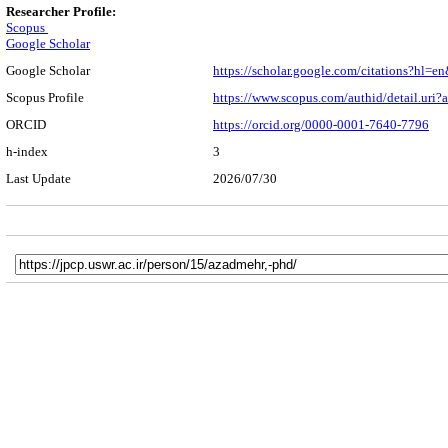
Researcher Profile:
Scopus
Google Scholar
Google Scholar
https://scholar.google.com/citations?h
Scopus Profile
https://www.scopus.com/authid/detail.ur
ORCID
https://orcid.org/0000-0001-7640-7796
h-index
3
Last Update
2026/07/30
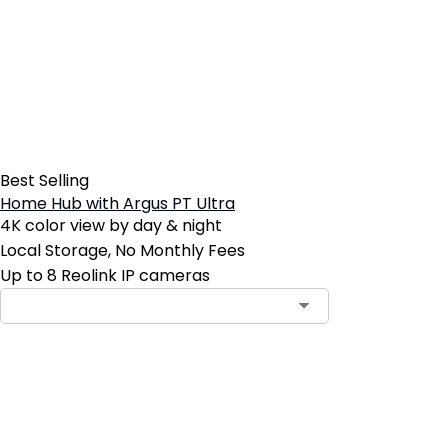
Best Selling
Home Hub with Argus PT Ultra
4K color view by day & night
Local Storage, No Monthly Fees
Up to 8 Reolink IP cameras
Contact Sales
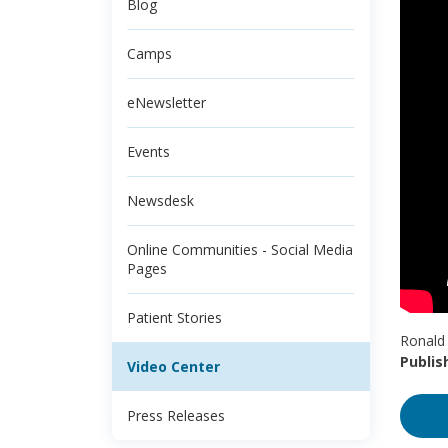
Blog
Camps
eNewsletter
Events
Newsdesk
Online Communities - Social Media
Pages
Patient Stories
Ronald 
Publis
Video Center
Press Releases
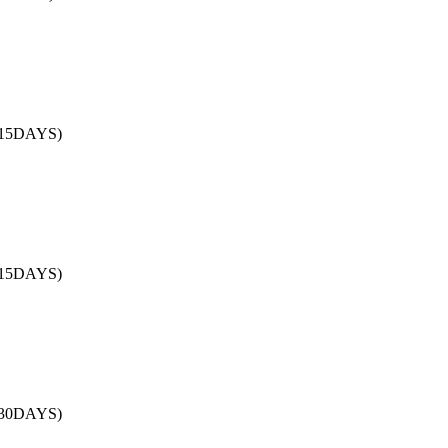
/15DAYS)
/15DAYS)
/30DAYS)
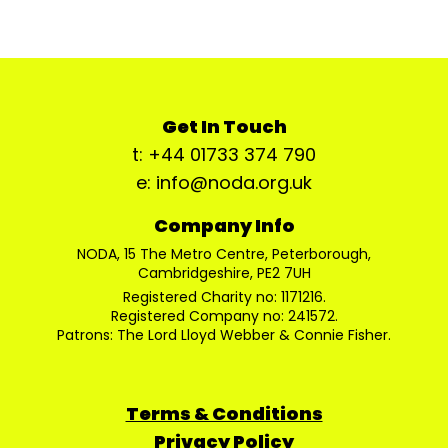
Get In Touch
t: +44 01733 374 790
e: info@noda.org.uk
Company Info
NODA, 15 The Metro Centre, Peterborough,
Cambridgeshire, PE2 7UH
Registered Charity no: 1171216.
Registered Company no: 241572.
Patrons: The Lord Lloyd Webber & Connie Fisher.
Terms & Conditions
Privacy Policy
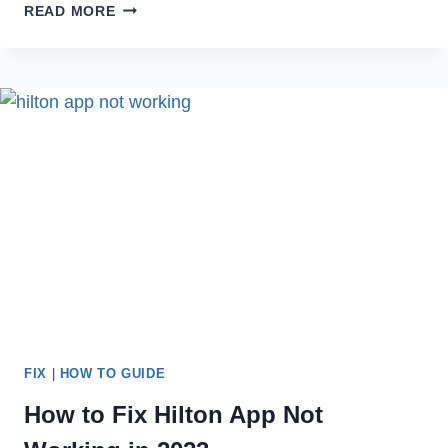
HOW
READ MORE
TO
TELL
IF
SOMEONE
DELETED
THEIR
INSTAGRAM
ACCOUNT
[2023]
FIX
|
HOW TO GUIDE
How to Fix Hilton App Not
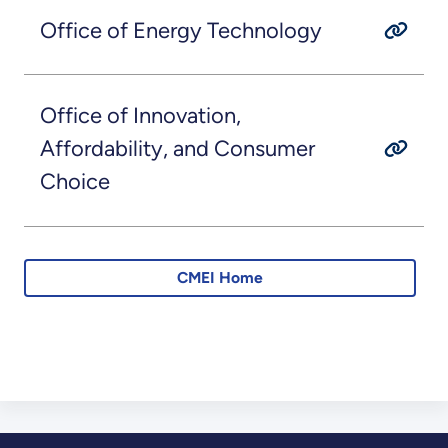
Office of Energy Technology
Office of Innovation,
Affordability, and Consumer
Choice
CMEI Home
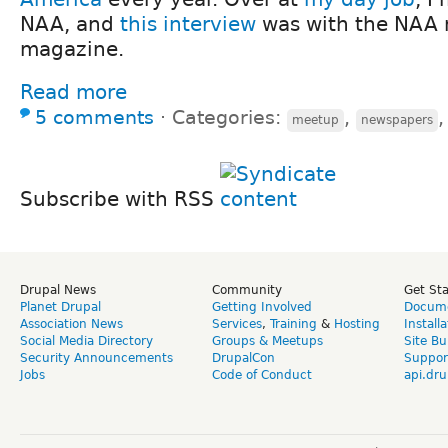
NAA, and
this interview
was with the NAA 
magazine.
Read more
5 comments
⋅
Categories:
,
meetup
newspapers
Subscribe with RSS
Drupal News
Community
Get St
Planet Drupal
Getting Involved
Docume
Association News
Services
,
Training
&
Hosting
Install
Social Media Directory
Groups & Meetups
Site Bu
Security Announcements
DrupalCon
Suppor
Jobs
Code of Conduct
api.dru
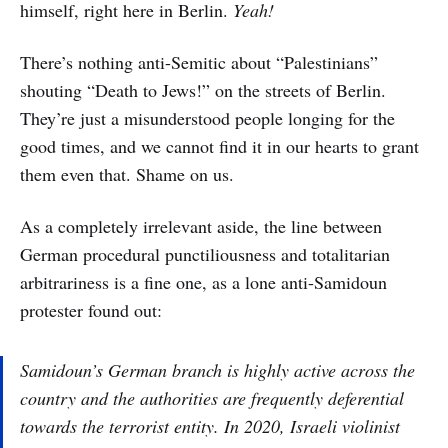
himself, right here in Berlin.
Yeah!
There’s nothing anti-Semitic about “Palestinians”
shouting “Death to Jews!” on the streets of Berlin.
They’re just a misunderstood people longing for the
good times, and we cannot find it in our hearts to grant
them even that. Shame on us.
As a completely irrelevant aside, the line between
German procedural punctiliousness and totalitarian
arbitrariness is a fine one, as a lone anti-Samidoun
protester found out:
Samidoun’s German branch is highly active across the
country and the authorities are frequently deferential
towards the terrorist entity. In 2020, Israeli violinist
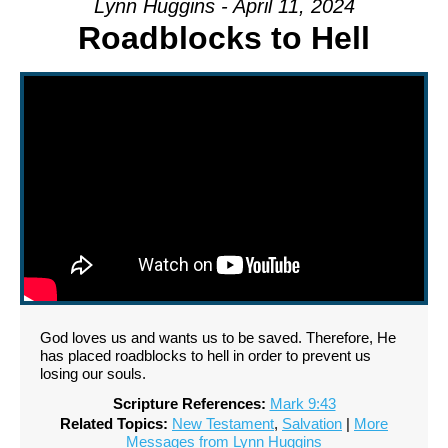
Lynn Huggins - April 11, 2024
Roadblocks to Hell
God loves us and wants us to be saved. Therefore, He
has placed roadblocks to hell in order to prevent us
losing our souls.
Scripture References:
Mark 9:43
Related Topics:
New Testament
,
Salvation
|
More
Messages from Lynn Huggins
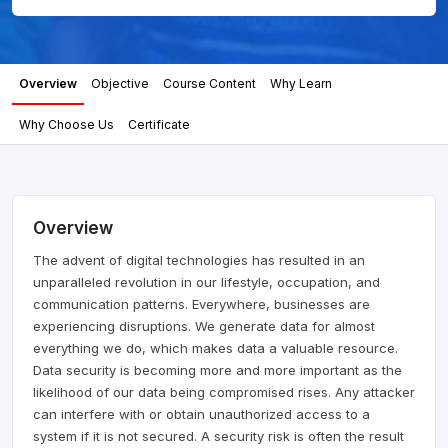
Overview
Objective
Course Content
Why Learn
Why Choose Us
Certificate
Overview
The advent of digital technologies has resulted in an
unparalleled revolution in our lifestyle, occupation, and
communication patterns. Everywhere, businesses are
experiencing disruptions. We generate data for almost
everything we do, which makes data a valuable resource.
Data security is becoming more and more important as the
likelihood of our data being compromised rises. Any attacker
can interfere with or obtain unauthorized access to a
system if it is not secured. A security risk is often the result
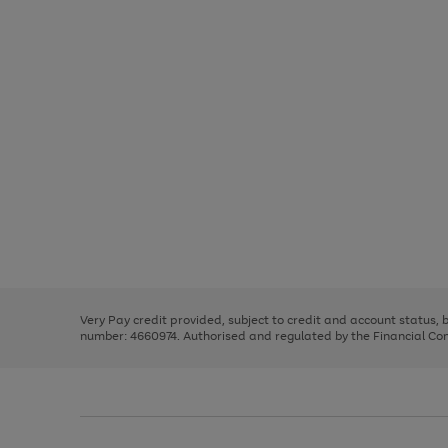
Use
Page
the
1
right
of
and
3
2
2
Use
Page
left
the
1
arrows
right
of
to
and
3
2
2
scroll
left
through
Very Pay credit provided, subject to credit and account status,
arrows
the
number: 4660974. Authorised and regulated by the Financial Cond
to
image
scroll
carousel
through
the
image
carousel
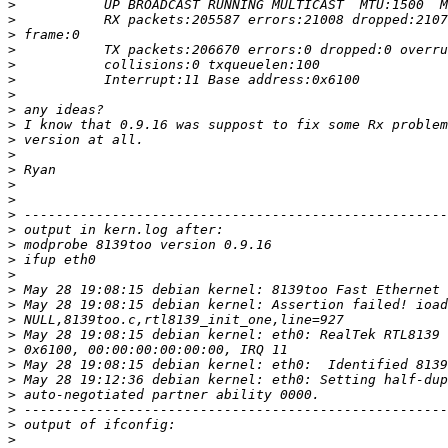
>
>
>
>
>
>
>
>
>
>
>
>
>
>
>
>
>
>
>
>
>
>
>
>
>
>
>
>
>
>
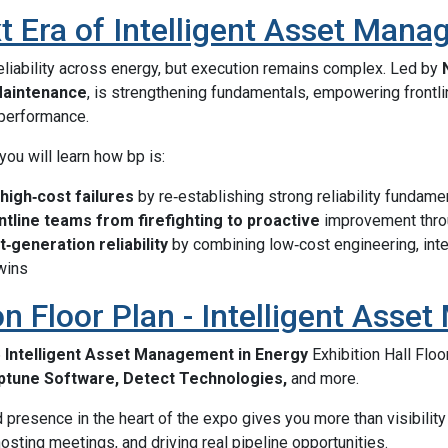
t Era of Intelligent Asset Man
reliability across energy, but execution remains complex. Led by
 Maintenance
, is strengthening fundamentals, empowering frontli
 performance.
 you will learn how bp is:
 high‑cost failures
by re‑establishing strong reliability fundame
tline teams from firefighting to proactive
improvement thro
t‑generation reliability
by combining low‑cost engineering, inte
twins
on Floor Plan - Intelligent Ass
6
Intelligent Asset Management in Energy
Exhibition Hall Floo
ptune Software, Detect Technologies,
and more.
presence in the heart of the expo gives you more than visibility 
osting meetings, and driving real pipeline opportunities.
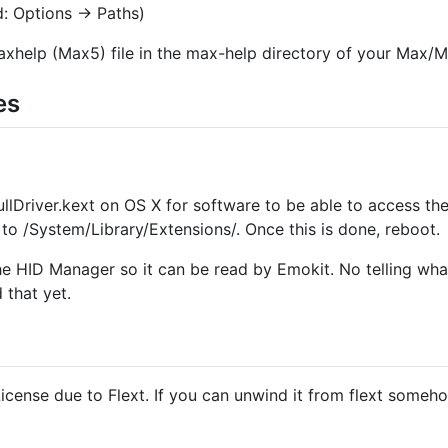
d: Options → Paths)
axhelp (Max5) file in the max-help directory of your Max/MS
es
ullDriver.kext on OS X for software to be able to access th
to /System/Library/Extensions/. Once this is done, reboot.
the HID Manager so it can be read by Emokit. No telling what
 that yet.
cense due to Flext. If you can unwind it from flext someho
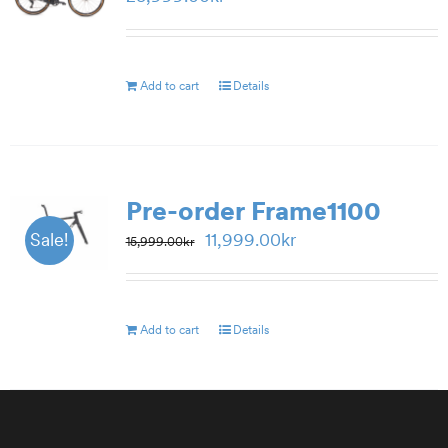
Add to cart
Details
Pre-order Frame1100
Original
Current
11,999.00
kr
Sale!
15,999.00
kr
price
price
was:
is:
15,999.00kr.
11,999.00kr.
Add to cart
Details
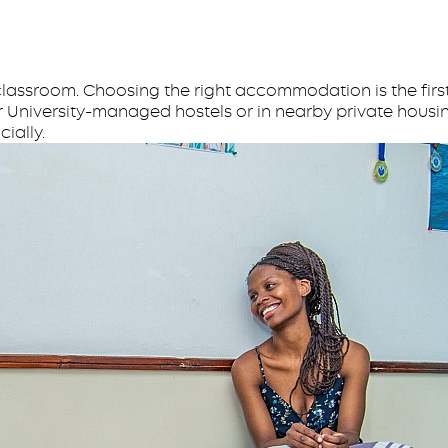
lassroom. Choosing the right accommodation is the first 
r University-managed hostels or in nearby private housin
ially.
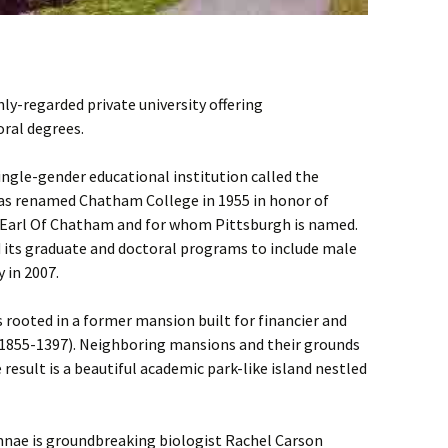
hly-regarded private university offering
ral degrees.
single-gender educational institution called the
was renamed Chatham College in 1955 in honor of
st Earl Of Chatham and for whom Pittsburgh is named.
its graduate and doctoral programs to include male
 in 2007.
rooted in a former mansion built for financier and
(1855-1397). Neighboring mansions and their grounds
result is a beautiful academic park-like island nestled
mnae is groundbreaking biologist Rachel Carson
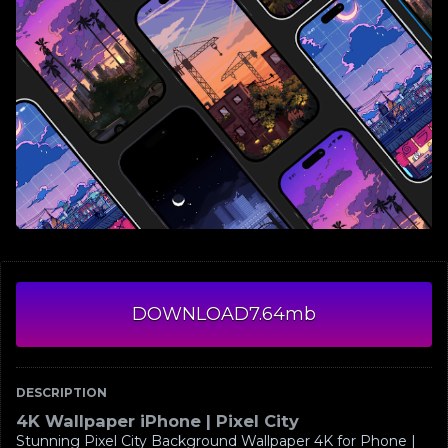
DOWNLOAD
7.64mb
DESCRIPTION
4K Wallpaper iPhone | Pixel City
Stunning Pixel City Background Wallpaper 4K for Phone |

+-------+

• Exercise goal: In the listing above, find the line with "Company Info" and the line with "God loves us". Output both, plus every line between them, and no pictures.

• Solution for this problem:
Company Info
NODA, 15 The Metro Centre, Peterborough,
Cambridgeshire, PE2 7UH
Registered Charity no: 1171216.
Registered Company no: 241572.
Patrons: The Lord Lloyd Webber & Connie Fisher.
Terms & Conditions
Privacy Policy
HOW
READ MORE
TO
TELL
IF
SOMEONE
DELETED
THEIR
INSTAGRAM
ACCOUNT
[2023]
FIX
|
HOW TO GUIDE
How to Fix Hilton App Not
Office of Energy Technology
Office of Innovation,
Affordability, and Consumer
Choice
CMEI Home
NAA, and
this interview
was with the NAA 
magazine.
Read more
5 comments
⋅
Categories:
,
meetup
newspapers
Subscribe with RSS
Drupal News
Community
Get St
Planet Drupal
Getting Involved
Docume
Association News
Services
,
Training
&
Hosting
Install
Social Media Directory
Groups & Meetups
Site Bu
Security Announcements
DrupalCon
Suppor
Jobs
Code of Conduct
api.dru
himself, right here in Berlin.
Yeah!
There’s nothing anti-Semitic about “Palestinians”
shouting “Death to Jews!” on the streets of Berlin.
They’re just a misunderstood people longing for the
good times, and we cannot find it in our hearts to grant
them even that. Shame on us.
As a completely irrelevant aside, the line between
German procedural punctiliousness and totalitarian
arbitrariness is a fine one, as a lone anti-Samidoun
protester found out:
Samidoun’s German branch is highly active across the
country and the authorities are frequently deferential
towards the terrorist entity. In 2020, Israeli violinist
Lynn Huggins - April 11, 2024
Roadblocks to Hell
God loves us and wants us to be saved. Therefore, He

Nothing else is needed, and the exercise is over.